Punching Through Daddy Issues: Patriarchal Legacies in Creed and Rocky V

November 30, 2015 By LoserCityBoss Leave a Comment

Creed Sylvester Stallone Michael B. Jordan

Creed rocked my nuts off. It was exciting, it was charming, it had the best onscreen romance I’ve seen in recent memory and one of the best performances of Sylvester Stallone’s entire career. It was everything that the Rocky movies were always supposed to be, now with 85% less Rocky. I’m certain that there will be a lot of discussion over the coming weeks about where the film lands in the Rocky canon and the way in which it ties back to previous films; although its plot structure is almost completely mirrors the first Rocky and its plot is most directly impacted by the events of Rocky IV, I found myself musing that Creed in fact shares more with Rocky V, the most abhorred movie in the Rocky canon (when it is even remembered at all). Though a financial disaster and an embarrassment of filmmaking, Rocky V provided the spine and muscle for Creed’s story, to the extent that Creed can almost be considered a spiritual sequel to one of the most maligned movies in any film franchise.

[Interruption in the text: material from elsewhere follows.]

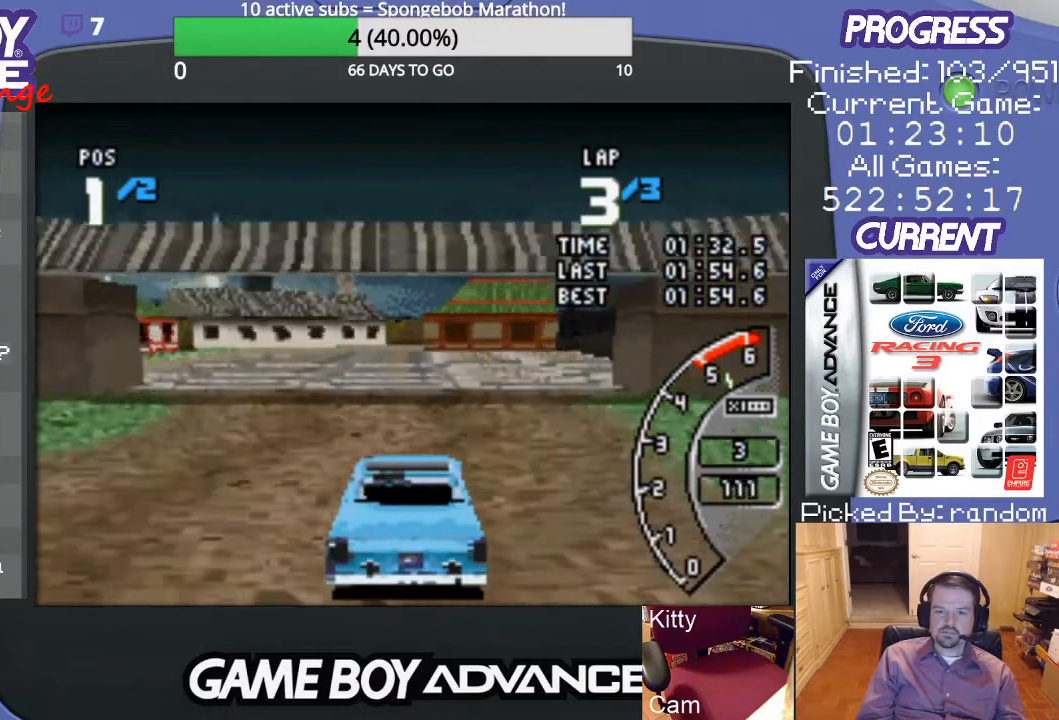
{"buttons": ["A"], "events": []}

Rocky V starts with Rocky losing all of his money, retiring from boxing and moving back to Philadelphia, where he meets the tragically named Tommy Gunn, a young brawler with a hair-trigger temper who came to Philly from Oklahoma to train under the legendary Rocky Balboa. Rocky takes him under his wing, but things go to shit and Rocky ends up kicking Tommy’s ass in an alley after their relationship deteriorates. Creed starts with Adonis “Donny” Creed, a young brawler with a hair-trigger temper, willfully abandoning his life of wealth and privilege to move to Philly from Los Angeles to train under the legendary Rocky Balboa. Rocky takes him under his wing, and while there are some bumps things mostly go awesomely, and the last fight gets to be the fight from the Rocky movie everyone liked, wherein Donny essentially transforms into the new Rocky.

You can see how Creed in many ways appears to be Rocky V as seen from the position of student rather than mentor. When you strip away the fact that one has likable performances, great music and riveting fight choreography and the other is a movie where a bully refers to the character as “Stallone” and the editor just fucking left it in, the two movies travel down very similar roads. But with that in mind, the main question becomes: what separates an Adonis Creed from a Tommy Gunn? Is it charisma, or the fact that one has a name that’s cool-stupid and one has a name that’s normal-stupid, or is it their race and the differences in their upbringings as the viewer is meant to perceive them?

All of those things are of course factors, but none that matter so much as this: Adonis Creed tried to be Rocky’s son and succeeded; Tommy Gunn tried to be Rocky’s son and failed. From there the twain shall never again meet.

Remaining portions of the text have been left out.